La cour renvoie, ensuite, au mécanisme légal de la loi du 19 mars 1991, selon lequel le candidat délégué ne peut être licencié que pour motif grave préalablement admis par les juridictions du travail ou pour un motif économique ou technique reconnu également préalablement par la Commission paritaire. La notion de licenciement, dans le cadre de cette loi vise toute rupture du contrat de travail à l’initiative de l’employeur, avec ou sans indemnité. Dans la mesure où le travailleur n’a pas demandé sa réintégration, il peut bénéficier d’une indemnité forfaitaire de protection équivalente à deux ans de rémunération.

C’est d’ailleurs en tenant compte des termes de cette protection légale que la lettre de licenciement a visé un délai de vingt-quatre mois.

La cour rappelle encore que la protection du candidat délégué a été voulue dans l’intérêt général et qu’elle touche l’ordre public. Diverses décisions de la Cour de cassation sont rappelées ici également, dont l’important arrêt du 16 mai 2011 (Cass., 16 mai 2011, R.G. n° S.10.0093.N). Comme le rappelle la cour, la question s’est posée en doctrine et en jurisprudence de l’étendue de la protection d’ordre public, étant de savoir si l’intéressé peut y renoncer. Il est admis que les indemnités de protection protègent davantage des intérêts particuliers et qu’il peut y être renoncé dans certaines conditions. La cour rappelle un extrait de l’arrêt de la Cour de cassation ci-dessus, étant que « dès que l’employeur n’a pas respecté la procédure de licenciement et que l’éventuelle réintégration du travailleur ne peut plus être demandée ou n’a pas été accordée dans le délai légal et que – partant – la protection contre le licenciement n’a pas atteint son but -, seuls les intérêts particuliers du travailleur licencié restent protégés par les indemnités prévues aux articles 16 et 17 de la loi ». C’est à ce moment seulement que le travailleur protégé licencié acquiert de manière définitive son droit à l’indemnité de licenciement et qu’il peut y renoncer.

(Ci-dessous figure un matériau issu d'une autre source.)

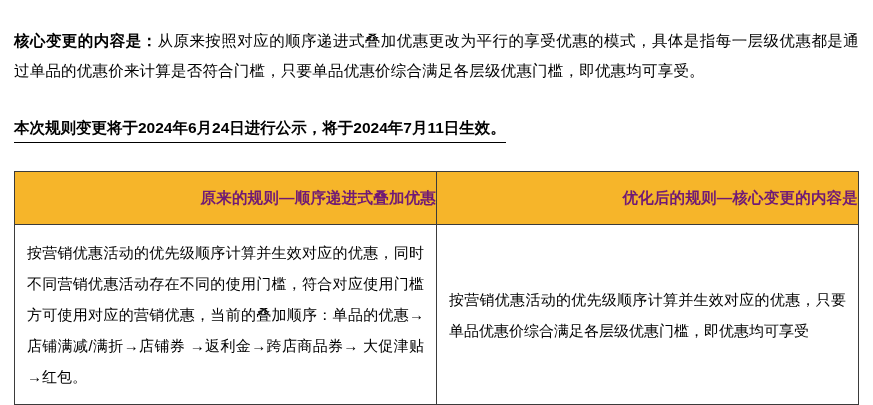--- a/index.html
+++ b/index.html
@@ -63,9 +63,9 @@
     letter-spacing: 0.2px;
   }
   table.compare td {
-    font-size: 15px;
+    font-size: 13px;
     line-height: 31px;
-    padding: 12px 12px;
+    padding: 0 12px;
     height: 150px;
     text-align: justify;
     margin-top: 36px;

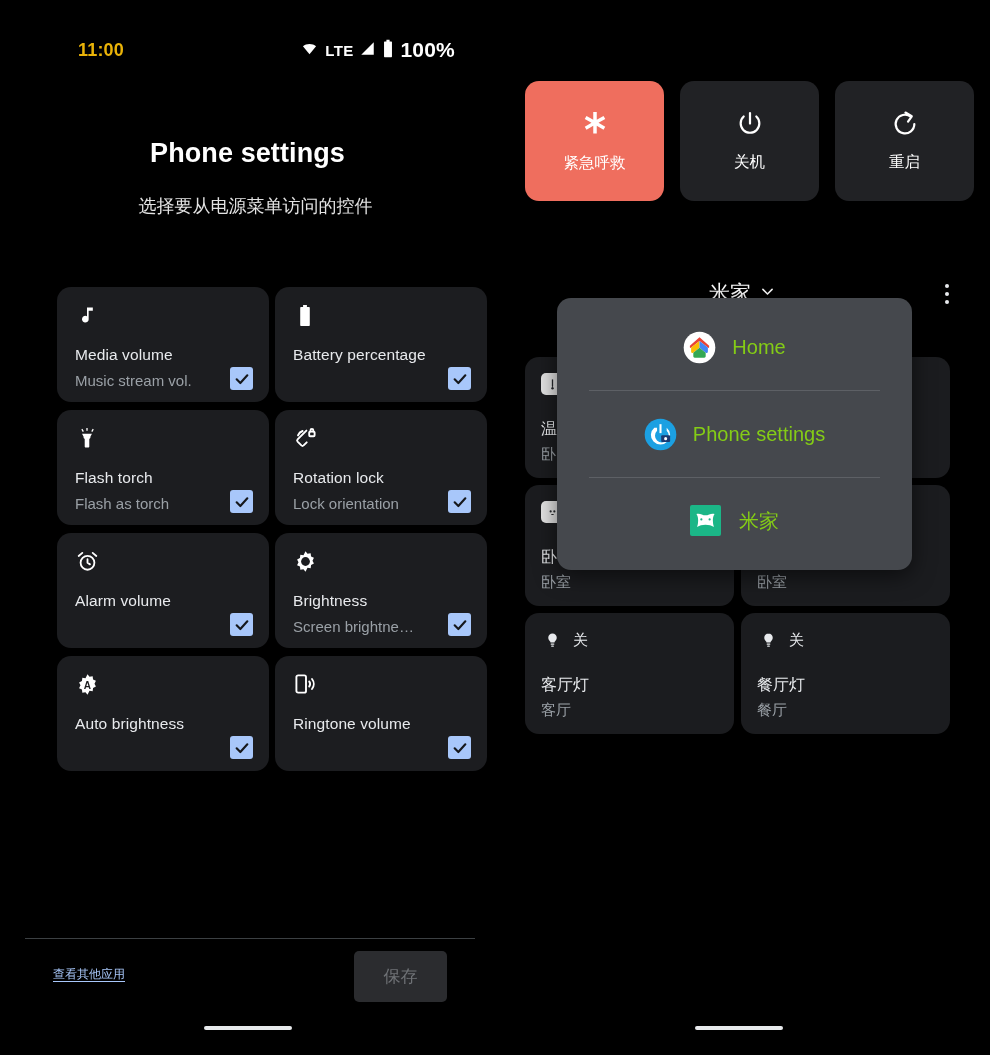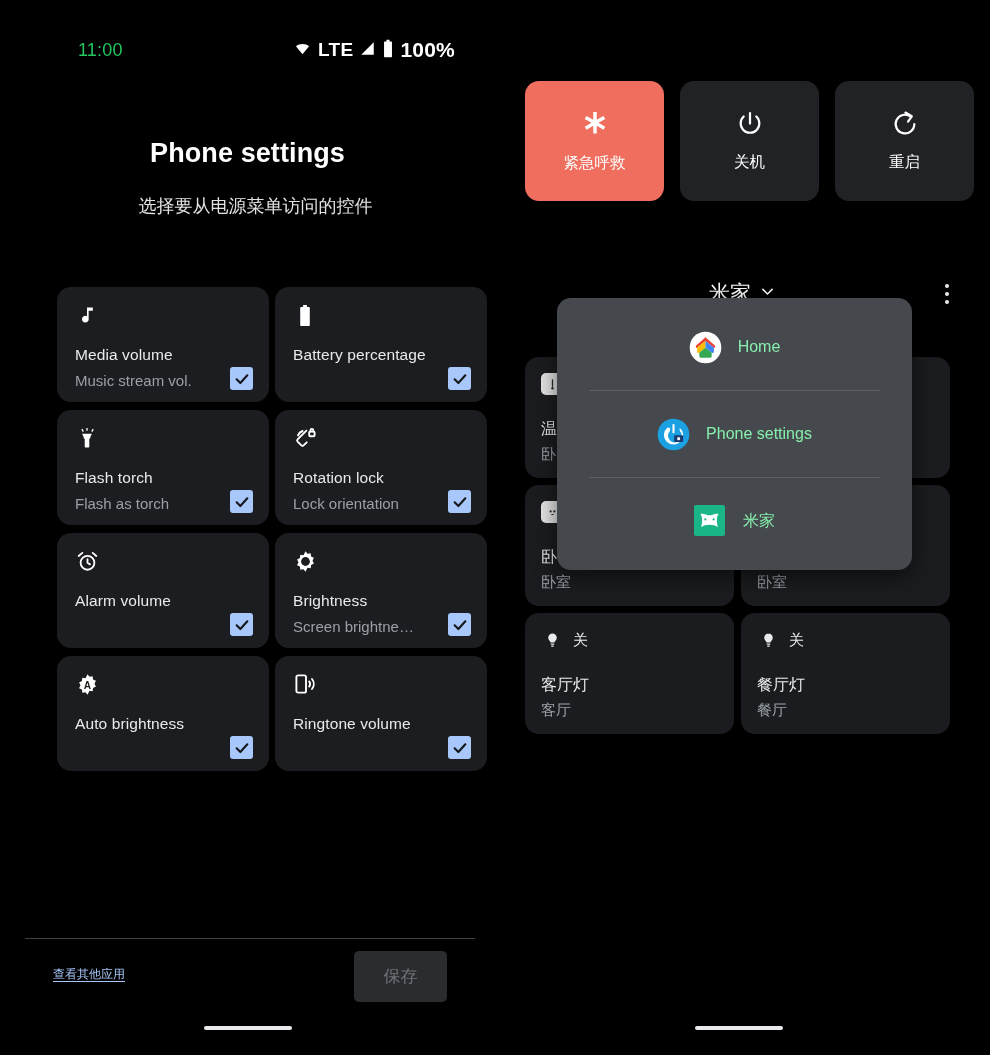--- a/index.html
+++ b/index.html
@@ -23,7 +23,7 @@
   }
   .sb-time {
     position: absolute; left: 78px; top: 0;
-    font-size: 18px; font-weight: 400; color: #22c55e; letter-spacing: .2px;
+    font-size: 18px; font-weight: 700; color: #eab308; letter-spacing: .2px;
     line-height: 32px;
   }
   .sb-right {

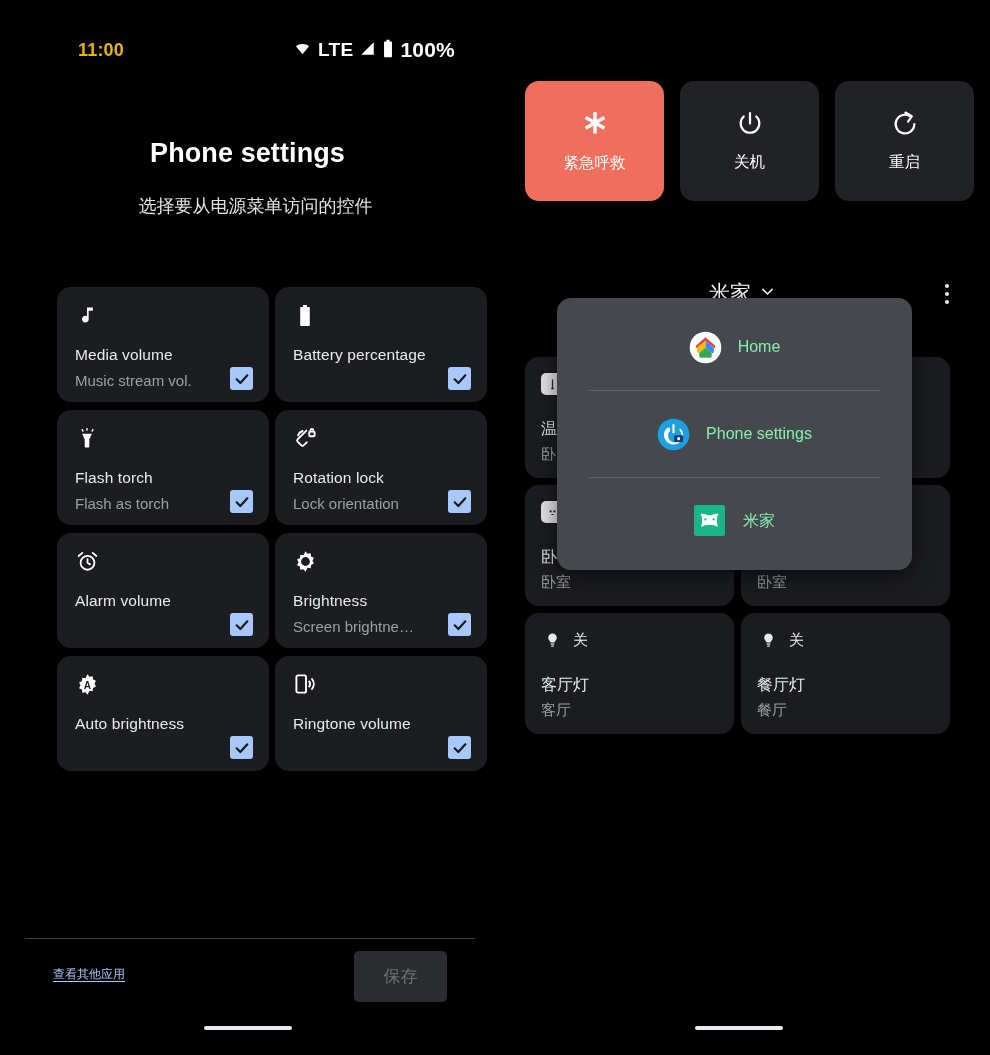--- a/index.html
+++ b/index.html
@@ -31,7 +31,7 @@
     display: flex; align-items: center; gap: 6px;
   }
   .sb-right .glyph { display: block; }
-  .sb-lte { font-size: 19px; font-weight: 600; color: #fff; letter-spacing: .3px; }
+  .sb-lte { font-size: 15px; font-weight: 600; color: #fff; letter-spacing: .3px; }
   .sb-pct { font-size: 21px; font-weight: 600; color: #fff; letter-spacing: .2px; }
 
   .ps-title {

La cour confirme que cette jurisprudence de la Cour suprême doit être approuvée et elle considère, dans le cas d’espèce, qu’au moment du licenciement, le travailleur bénéficiait du droit à une indemnité de licenciement de vingt-quatre mois et qu’il ne pouvait à ce moment y renoncer – ce qu’il n’a d’ailleurs, comme la cour le constate, pas fait.

Sur la circonstance que l’intéressé avait, après les élections, adressé un courriel signalant qu’il ne voulait pas exercer le mandat de suppléant, la cour du travail rappelle ici l’arrêt de la Cour Constitutionnelle du 23 janvier 2002 (C. Const., 23 janvier 2002, n° 19/2002), étant que cela ne signifie pas qu’il y a perte de la protection du candidat.

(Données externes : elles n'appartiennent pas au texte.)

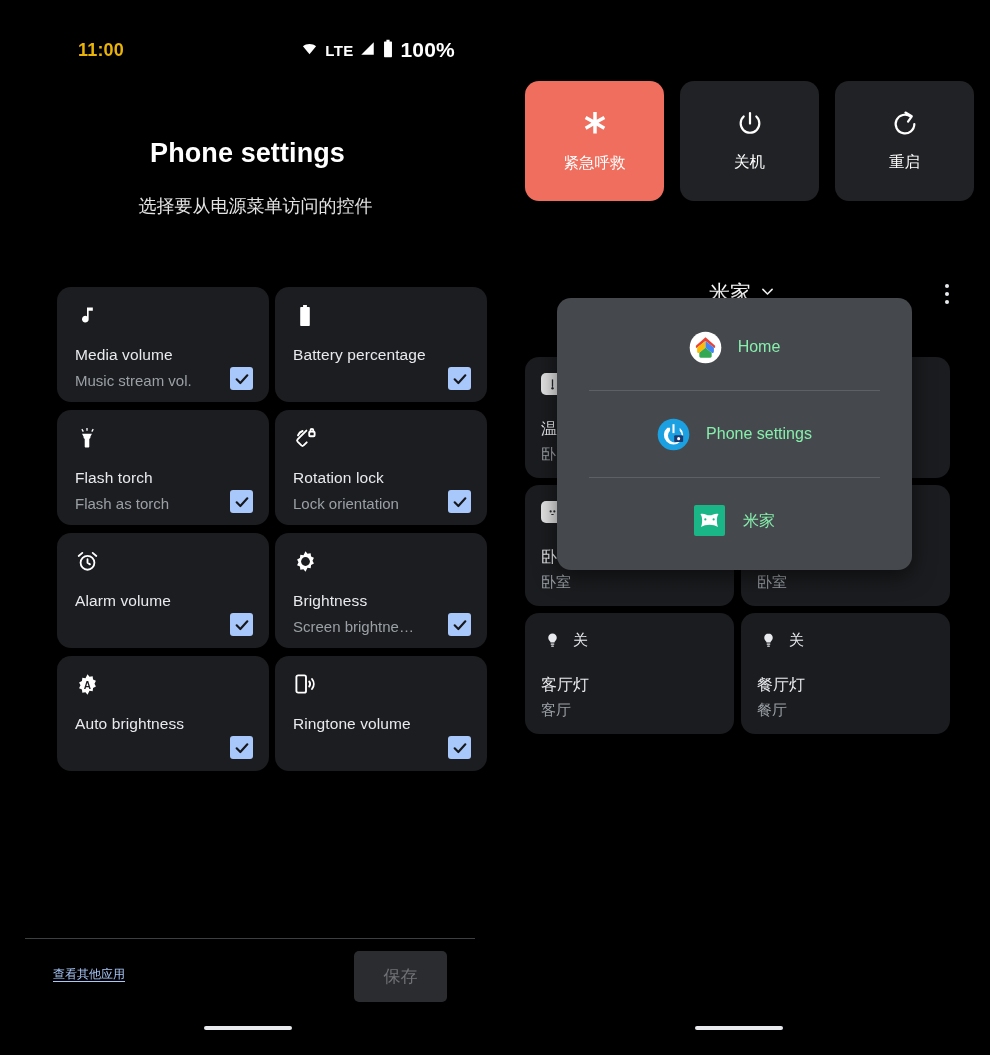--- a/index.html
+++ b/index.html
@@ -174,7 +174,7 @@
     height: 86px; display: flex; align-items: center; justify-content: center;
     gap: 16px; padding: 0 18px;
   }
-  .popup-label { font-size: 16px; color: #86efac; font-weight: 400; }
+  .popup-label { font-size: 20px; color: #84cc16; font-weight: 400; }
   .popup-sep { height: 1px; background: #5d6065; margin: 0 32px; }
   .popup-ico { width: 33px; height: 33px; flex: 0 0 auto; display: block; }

La cour confirme dès lors le jugement.

Intérêt de la décision

Cet arrêt de la Cour du travail de Bruxelles fait la distinction claire entre l’exercice du mandat et le bénéfice de la protection légale, à l’occasion de la détermination du droit de l’élu licencié, alors qu’il bénéficie toujours de la protection issue de sa candidature aux élections sociales.

La cour rappelle également l’important arrêt de la Cour de cassation du 16 mai 2011, qui a distingué le caractère d’ordre public de la protection légale et les intérêts de nature privée auxquels il peut dans le cadre d’un licenciement être renoncé.

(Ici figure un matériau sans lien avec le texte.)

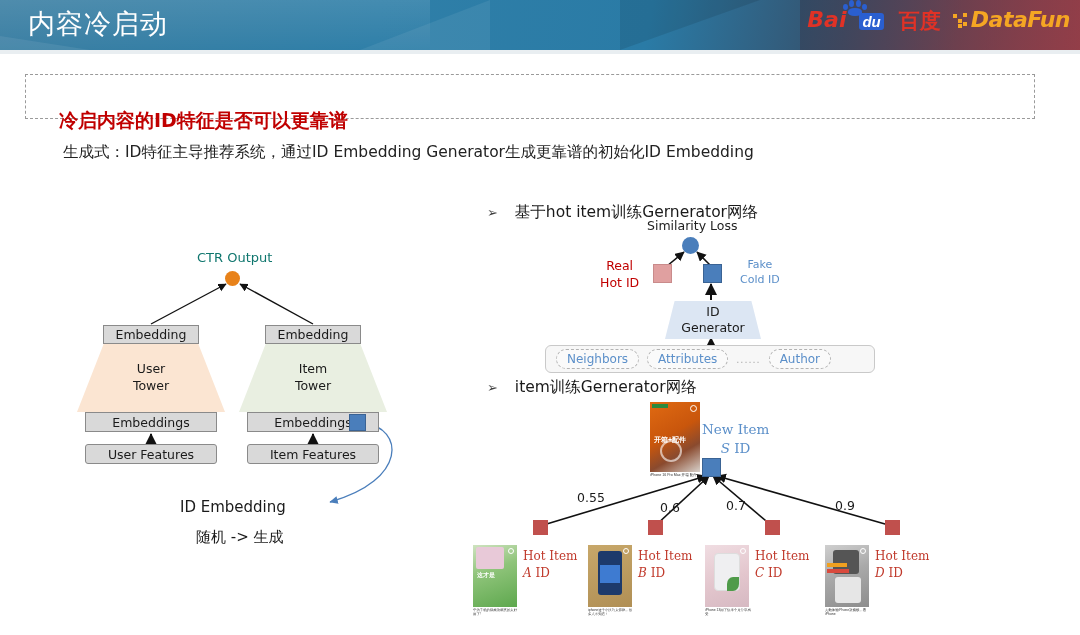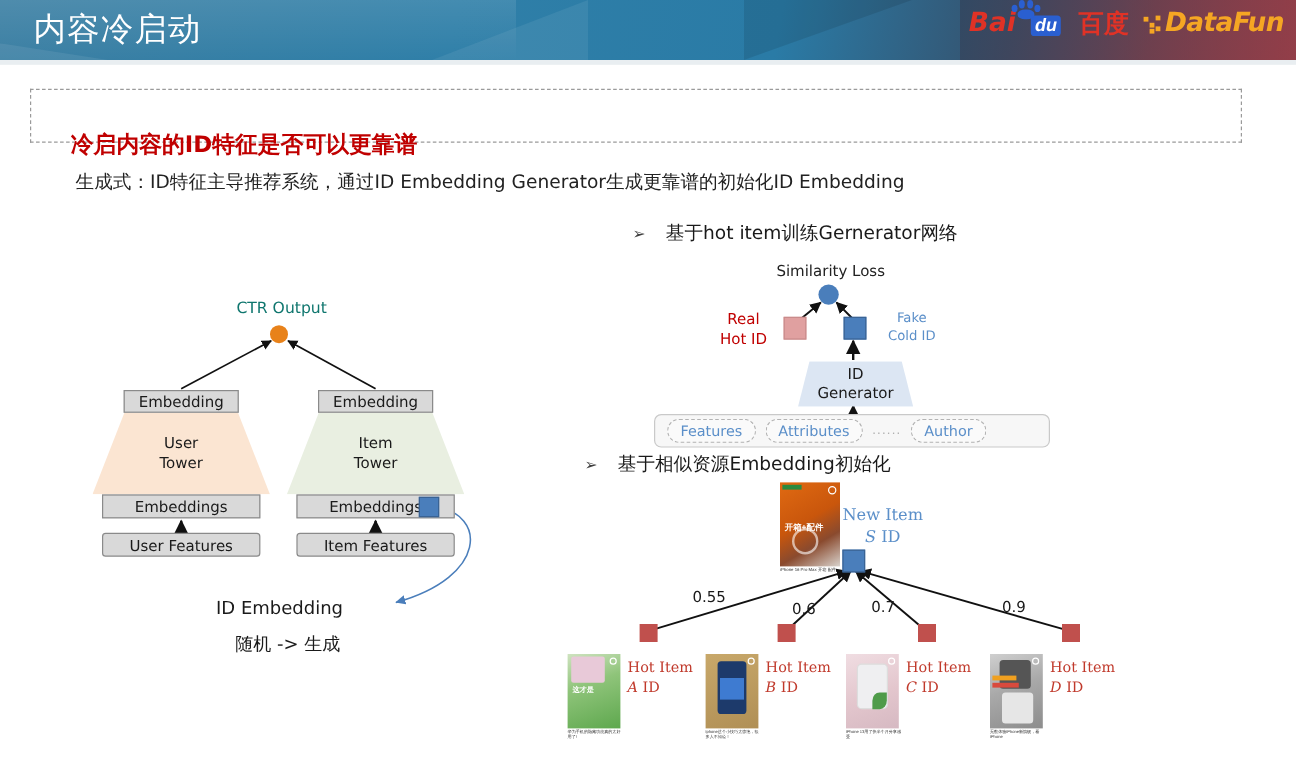--- a/index.html
+++ b/index.html
@@ -82,7 +82,7 @@
   .bullet{position:absolute;font-size:15.5px;color:#1a1a1a;white-space:nowrap;
           font-family:"DejaVu Sans","Liberation Sans",sans-serif;}
   .bullet .arw{color:#3f3f3f;font-size:13px;margin-right:12px;}
-  .b1{left:27px;top:4px;margin-left:40px;}
+  .b1{left:27px;top:22px;}
   .b2{left:27px;top:197px;}
   .simloss{position:absolute;left:187px;top:38px;font-size:12.5px;color:#222;
            font-family:"DejaVu Sans","Liberation Sans",sans-serif;}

Pour la Cour de cassation, le caractère d’ordre public de la protection contre le licenciement n’a pas pour conséquence que tous les droits découlant de celle-ci intéressent l’ordre public et ne sont pas susceptibles de faire l’objet d’une renonciation.

Pour transiger éventuellement sur les intérêts particuliers du travailleur licencié, il faut cependant attendre, dans le cadre du respect du mécanisme légal, dont celui de la réintégration, que cette réintégration ne puisse plus être demandée ou qu’elle n’ait pas été accordée dans les délais légaux. Seuls ceux-ci restent à ce moment protégés par les indemnités de licenciement, étant alors acquis que la protection contre le licenciement n’a pas atteint son but.